Lower bound on the number of samples required for MonteCarlo Shapley to obtain an (ε,δ)-approximation.

That is: with probability 1-δ, the estimated value for one data point will be ε-close to the true quantity, if at least this many permutations are sampled.

PARAMETER	DESCRIPTION
`eps`	ε > 0 TYPE: `float`
`delta`	0 < δ <= 1 TYPE: `float`
`u_range`	Range of the Utility function TYPE: `float`

RETURNS	DESCRIPTION
`int`	Number of permutations required to guarantee ε-correct Shapley values with probability 1-δ

Source code in src/pydvl/utils/numeric.py

def num_samples_permutation_hoeffding(eps: float, delta: float, u_range: float) -> int:
    """Lower bound on the number of samples required for MonteCarlo Shapley to
    obtain an (ε,δ)-approximation.

    That is: with probability 1-δ, the estimated value for one data point will
    be ε-close to the true quantity, if at least this many permutations are
    sampled.

    Args:
        eps: ε > 0
        delta: 0 < δ <= 1
        u_range: Range of the [Utility][pydvl.utils.utility.Utility] function

    Returns:
        Number of _permutations_ required to guarantee ε-correct Shapley
            values with probability 1-δ
    """
    return int(np.ceil(np.log(2 / delta) * 2 * u_range**2 / eps**2))

random_subset ¶

random_subset(
    s: NDArray[T], q: float = 0.5, seed: Optional[Seed] = None
) -> NDArray[T]

Returns one subset at random from s.

PARAMETER	DESCRIPTION
`s`	set to sample from TYPE: `NDArray[T]`
`q`	Sampling probability for elements. The default 0.5 yields a uniform distribution over the power set of s. TYPE: `float` DEFAULT: `0.5`
`seed`	Either an instance of a numpy random number generator or a seed for it. TYPE: `Optional[Seed]` DEFAULT: `None`

RETURNS	DESCRIPTION
`NDArray[T]`	The subset

Source code in src/pydvl/utils/numeric.py

def random_subset(
    s: NDArray[T], q: float = 0.5, seed: Optional[Seed] = None
) -> NDArray[T]:
    """Returns one subset at random from ``s``.

    Args:
        s: set to sample from
        q: Sampling probability for elements. The default 0.5 yields a
            uniform distribution over the power set of s.
        seed: Either an instance of a numpy random number generator or a seed
            for it.

    Returns:
        The subset
    """
    rng = np.random.default_rng(seed)
    selection = rng.uniform(size=len(s)) > q
    return s[selection]

random_powerset ¶

random_powerset(
    s: NDArray[T],
    n_samples: Optional[int] = None,
    q: float = 0.5,
    seed: Optional[Seed] = None,
) -> Generator[NDArray[T], None, None]

Samples subsets from the power set of the argument, without pre-generating all subsets and in no order.

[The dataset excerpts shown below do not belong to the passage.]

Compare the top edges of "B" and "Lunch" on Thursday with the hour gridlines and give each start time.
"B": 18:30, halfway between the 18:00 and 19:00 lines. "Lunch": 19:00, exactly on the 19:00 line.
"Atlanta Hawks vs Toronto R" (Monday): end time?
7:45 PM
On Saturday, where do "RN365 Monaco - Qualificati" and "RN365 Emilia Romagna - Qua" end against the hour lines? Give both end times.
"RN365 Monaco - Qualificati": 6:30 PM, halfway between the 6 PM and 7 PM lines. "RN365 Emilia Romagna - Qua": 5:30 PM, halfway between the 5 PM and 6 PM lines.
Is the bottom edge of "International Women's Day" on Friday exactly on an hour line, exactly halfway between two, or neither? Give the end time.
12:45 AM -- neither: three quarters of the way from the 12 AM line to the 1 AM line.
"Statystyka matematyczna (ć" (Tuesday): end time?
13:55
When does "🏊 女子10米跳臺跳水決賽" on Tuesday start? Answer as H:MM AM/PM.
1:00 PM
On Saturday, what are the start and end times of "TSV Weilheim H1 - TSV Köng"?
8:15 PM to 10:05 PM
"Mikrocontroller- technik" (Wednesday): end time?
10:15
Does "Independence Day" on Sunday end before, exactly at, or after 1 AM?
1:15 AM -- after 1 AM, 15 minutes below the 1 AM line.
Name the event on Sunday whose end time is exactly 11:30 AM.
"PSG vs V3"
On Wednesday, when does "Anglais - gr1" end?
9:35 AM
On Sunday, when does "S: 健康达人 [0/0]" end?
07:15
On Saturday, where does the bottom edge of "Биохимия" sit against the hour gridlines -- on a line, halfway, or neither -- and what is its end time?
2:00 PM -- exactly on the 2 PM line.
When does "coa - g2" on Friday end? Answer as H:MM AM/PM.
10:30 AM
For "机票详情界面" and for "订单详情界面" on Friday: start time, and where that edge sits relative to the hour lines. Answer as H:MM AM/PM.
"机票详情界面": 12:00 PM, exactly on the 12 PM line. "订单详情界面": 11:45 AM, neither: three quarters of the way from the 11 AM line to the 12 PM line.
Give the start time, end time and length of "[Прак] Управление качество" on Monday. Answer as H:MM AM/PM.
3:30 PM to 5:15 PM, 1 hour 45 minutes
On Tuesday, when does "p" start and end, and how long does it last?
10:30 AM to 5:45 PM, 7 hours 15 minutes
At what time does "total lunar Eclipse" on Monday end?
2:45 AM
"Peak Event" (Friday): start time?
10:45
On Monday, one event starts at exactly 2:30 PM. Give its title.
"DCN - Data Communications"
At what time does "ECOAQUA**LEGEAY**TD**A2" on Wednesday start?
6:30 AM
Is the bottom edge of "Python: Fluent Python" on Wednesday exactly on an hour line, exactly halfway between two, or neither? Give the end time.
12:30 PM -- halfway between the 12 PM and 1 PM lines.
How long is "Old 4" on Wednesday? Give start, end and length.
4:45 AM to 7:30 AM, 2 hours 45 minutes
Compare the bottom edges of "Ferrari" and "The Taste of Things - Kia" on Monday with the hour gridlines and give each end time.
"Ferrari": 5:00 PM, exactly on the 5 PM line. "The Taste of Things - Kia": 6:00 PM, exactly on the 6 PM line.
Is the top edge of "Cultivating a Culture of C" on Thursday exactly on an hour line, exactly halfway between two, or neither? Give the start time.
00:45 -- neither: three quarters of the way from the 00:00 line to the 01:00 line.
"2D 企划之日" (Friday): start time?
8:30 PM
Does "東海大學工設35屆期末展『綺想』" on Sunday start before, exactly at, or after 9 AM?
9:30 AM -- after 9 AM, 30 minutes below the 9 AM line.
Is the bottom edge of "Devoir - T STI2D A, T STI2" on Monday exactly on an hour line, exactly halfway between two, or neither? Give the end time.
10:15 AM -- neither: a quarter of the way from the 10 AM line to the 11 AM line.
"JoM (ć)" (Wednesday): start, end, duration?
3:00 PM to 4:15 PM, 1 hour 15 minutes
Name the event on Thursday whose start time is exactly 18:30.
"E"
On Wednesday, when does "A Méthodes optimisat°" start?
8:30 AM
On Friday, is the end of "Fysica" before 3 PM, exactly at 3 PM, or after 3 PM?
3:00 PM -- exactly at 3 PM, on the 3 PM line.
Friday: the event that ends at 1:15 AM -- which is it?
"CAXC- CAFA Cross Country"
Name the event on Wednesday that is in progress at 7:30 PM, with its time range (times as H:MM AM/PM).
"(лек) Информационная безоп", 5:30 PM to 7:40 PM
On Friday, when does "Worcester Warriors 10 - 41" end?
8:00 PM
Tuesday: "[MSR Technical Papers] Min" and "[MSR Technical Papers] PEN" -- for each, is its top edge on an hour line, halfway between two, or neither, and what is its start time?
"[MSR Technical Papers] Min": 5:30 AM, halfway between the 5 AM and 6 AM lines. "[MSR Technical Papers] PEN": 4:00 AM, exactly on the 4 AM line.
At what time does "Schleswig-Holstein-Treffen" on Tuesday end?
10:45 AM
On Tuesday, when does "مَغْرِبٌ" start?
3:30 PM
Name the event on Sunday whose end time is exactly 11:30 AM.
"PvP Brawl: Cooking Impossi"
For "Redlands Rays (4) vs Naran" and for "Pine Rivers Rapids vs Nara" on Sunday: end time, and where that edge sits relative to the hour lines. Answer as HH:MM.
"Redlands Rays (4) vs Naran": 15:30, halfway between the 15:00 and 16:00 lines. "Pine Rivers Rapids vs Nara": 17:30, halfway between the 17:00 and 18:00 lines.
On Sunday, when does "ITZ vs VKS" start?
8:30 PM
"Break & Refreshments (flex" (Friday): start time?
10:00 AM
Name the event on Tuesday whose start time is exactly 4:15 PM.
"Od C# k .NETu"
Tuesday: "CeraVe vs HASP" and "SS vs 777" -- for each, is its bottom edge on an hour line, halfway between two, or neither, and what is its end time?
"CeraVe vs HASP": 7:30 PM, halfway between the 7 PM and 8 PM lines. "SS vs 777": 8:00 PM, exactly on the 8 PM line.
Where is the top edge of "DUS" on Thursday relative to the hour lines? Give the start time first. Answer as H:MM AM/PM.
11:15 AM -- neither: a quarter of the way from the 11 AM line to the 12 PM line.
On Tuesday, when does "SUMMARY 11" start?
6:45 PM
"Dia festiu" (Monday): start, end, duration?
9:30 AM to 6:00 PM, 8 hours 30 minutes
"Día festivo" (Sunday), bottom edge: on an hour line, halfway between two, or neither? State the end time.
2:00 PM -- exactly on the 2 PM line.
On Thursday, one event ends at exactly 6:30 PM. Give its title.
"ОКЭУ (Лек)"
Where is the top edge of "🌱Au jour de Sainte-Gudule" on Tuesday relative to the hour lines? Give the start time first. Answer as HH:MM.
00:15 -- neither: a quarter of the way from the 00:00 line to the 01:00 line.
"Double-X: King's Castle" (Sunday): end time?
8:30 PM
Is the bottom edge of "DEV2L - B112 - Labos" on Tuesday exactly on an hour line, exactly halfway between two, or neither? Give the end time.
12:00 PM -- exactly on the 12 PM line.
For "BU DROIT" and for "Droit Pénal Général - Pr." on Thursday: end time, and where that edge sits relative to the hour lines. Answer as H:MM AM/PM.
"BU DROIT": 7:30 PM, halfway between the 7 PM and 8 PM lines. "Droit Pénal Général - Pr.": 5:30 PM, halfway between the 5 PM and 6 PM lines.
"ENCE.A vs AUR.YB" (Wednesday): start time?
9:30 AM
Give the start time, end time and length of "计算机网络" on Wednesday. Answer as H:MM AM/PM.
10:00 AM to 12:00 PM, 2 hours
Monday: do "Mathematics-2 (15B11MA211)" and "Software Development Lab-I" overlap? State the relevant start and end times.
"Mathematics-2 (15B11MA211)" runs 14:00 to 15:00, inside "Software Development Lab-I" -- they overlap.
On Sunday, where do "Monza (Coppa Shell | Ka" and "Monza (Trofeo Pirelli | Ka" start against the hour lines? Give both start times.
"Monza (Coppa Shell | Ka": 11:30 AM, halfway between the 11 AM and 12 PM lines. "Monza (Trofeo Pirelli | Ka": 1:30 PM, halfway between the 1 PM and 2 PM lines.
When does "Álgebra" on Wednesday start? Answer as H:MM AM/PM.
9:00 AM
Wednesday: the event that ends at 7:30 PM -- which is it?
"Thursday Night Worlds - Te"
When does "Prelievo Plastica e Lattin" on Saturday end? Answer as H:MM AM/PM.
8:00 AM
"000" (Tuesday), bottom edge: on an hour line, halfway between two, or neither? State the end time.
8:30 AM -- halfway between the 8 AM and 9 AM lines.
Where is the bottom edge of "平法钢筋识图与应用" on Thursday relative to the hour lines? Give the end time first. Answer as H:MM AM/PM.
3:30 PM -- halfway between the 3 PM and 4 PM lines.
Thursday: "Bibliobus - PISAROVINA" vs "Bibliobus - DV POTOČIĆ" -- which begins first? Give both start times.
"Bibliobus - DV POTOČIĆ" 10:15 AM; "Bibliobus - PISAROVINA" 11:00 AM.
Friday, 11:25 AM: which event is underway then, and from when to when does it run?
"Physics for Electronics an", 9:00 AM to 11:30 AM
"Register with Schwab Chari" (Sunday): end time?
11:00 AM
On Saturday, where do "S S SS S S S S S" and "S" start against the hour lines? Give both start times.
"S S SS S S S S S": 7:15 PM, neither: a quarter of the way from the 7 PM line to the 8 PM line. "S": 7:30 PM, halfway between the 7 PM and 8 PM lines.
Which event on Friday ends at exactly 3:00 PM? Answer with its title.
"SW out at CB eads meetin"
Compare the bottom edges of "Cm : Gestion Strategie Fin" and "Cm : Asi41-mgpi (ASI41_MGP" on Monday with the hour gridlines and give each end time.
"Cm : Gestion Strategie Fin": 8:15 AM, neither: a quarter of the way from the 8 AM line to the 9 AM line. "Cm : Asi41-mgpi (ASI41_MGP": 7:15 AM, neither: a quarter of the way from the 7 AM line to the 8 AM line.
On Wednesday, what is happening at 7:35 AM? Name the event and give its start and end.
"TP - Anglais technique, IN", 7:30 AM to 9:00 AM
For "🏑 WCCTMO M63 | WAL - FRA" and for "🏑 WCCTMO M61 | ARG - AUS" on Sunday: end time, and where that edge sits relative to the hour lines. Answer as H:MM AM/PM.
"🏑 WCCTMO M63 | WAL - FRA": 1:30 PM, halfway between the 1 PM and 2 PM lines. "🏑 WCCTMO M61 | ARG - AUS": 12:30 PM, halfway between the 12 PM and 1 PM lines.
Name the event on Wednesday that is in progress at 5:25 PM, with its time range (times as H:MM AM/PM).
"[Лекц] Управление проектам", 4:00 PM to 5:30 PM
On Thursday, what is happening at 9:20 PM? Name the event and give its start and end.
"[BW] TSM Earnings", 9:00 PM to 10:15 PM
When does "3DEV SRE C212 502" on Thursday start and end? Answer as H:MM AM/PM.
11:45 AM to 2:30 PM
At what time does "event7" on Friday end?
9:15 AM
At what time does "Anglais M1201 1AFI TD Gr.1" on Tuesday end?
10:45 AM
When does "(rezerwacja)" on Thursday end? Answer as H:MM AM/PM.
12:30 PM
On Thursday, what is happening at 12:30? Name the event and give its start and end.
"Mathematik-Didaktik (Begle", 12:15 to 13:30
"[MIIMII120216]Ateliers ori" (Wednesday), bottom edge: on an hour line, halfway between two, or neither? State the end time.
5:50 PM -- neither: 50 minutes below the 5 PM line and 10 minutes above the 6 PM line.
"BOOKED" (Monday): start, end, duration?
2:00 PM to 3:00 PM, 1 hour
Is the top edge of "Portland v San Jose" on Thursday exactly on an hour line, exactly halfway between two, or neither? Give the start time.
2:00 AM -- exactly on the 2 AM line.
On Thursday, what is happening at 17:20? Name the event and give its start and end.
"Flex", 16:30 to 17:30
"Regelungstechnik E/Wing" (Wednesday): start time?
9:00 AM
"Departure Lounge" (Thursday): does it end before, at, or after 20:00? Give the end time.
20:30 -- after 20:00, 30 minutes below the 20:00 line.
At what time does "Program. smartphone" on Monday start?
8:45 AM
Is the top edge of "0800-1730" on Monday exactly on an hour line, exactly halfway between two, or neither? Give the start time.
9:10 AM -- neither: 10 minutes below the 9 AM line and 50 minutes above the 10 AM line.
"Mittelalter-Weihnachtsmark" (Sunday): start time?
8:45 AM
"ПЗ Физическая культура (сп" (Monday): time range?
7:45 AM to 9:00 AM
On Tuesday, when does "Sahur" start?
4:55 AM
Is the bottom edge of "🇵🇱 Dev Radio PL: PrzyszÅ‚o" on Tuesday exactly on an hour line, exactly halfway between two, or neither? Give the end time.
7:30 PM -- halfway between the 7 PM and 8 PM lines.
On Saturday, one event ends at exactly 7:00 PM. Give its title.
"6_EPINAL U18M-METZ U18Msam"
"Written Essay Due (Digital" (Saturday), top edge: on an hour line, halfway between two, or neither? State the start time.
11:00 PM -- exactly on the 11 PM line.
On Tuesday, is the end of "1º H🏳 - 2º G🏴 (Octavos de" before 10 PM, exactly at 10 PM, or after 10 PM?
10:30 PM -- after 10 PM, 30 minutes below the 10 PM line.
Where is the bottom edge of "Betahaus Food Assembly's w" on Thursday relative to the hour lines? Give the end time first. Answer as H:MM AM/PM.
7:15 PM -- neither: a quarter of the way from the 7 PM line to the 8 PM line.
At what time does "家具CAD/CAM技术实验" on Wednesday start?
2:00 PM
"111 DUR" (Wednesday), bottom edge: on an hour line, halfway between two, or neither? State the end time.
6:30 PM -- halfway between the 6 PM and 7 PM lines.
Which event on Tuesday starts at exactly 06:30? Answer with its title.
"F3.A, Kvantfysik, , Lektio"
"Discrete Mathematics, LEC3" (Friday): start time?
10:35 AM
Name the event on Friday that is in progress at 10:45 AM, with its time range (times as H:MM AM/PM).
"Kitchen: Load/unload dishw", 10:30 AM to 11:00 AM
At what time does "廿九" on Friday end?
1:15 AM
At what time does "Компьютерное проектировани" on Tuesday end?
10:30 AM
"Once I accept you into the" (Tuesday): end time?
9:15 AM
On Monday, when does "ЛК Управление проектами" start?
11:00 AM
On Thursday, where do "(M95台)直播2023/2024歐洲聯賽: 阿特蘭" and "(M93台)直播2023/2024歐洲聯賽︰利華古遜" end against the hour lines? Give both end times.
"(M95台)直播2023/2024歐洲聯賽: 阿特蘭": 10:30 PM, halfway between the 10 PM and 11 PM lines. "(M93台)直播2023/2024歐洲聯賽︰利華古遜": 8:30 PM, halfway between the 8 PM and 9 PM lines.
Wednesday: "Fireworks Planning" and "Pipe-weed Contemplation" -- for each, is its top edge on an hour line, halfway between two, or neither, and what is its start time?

See powerset if you wish to deterministically generate all subsets.

To generate subsets, len(s) Bernoulli draws with probability q are drawn. The default value of q = 0.5 provides a uniform distribution over the power set of s. Other choices can be used e.g. to implement owen_sampling_shapley.

PARAMETER	DESCRIPTION
`s`	set to sample from TYPE: `NDArray[T]`
`n_samples`	if set, stop the generator after this many steps. Defaults to `np.iinfo(np.int32).max` TYPE: `Optional[int]` DEFAULT: `None`
`q`	Sampling probability for elements. The default 0.5 yields a uniform distribution over the power set of s. TYPE: `float` DEFAULT: `0.5`
`seed`	Either an instance of a numpy random number generator or a seed for it. TYPE: `Optional[Seed]` DEFAULT: `None`

RETURNS	DESCRIPTION
`Generator[NDArray[T], None, None]`	Samples from the power set of `s`.

RAISES	DESCRIPTION
`ValueError`	if the element sampling probability is not in [0,1]

Source code in src/pydvl/utils/numeric.py

def random_powerset(
    s: NDArray[T],
    n_samples: Optional[int] = None,
    q: float = 0.5,
    seed: Optional[Seed] = None,
) -> Generator[NDArray[T], None, None]:
    """Samples subsets from the power set of the argument, without
    pre-generating all subsets and in no order.

    See [powerset][pydvl.utils.numeric.powerset] if you wish to deterministically generate all subsets.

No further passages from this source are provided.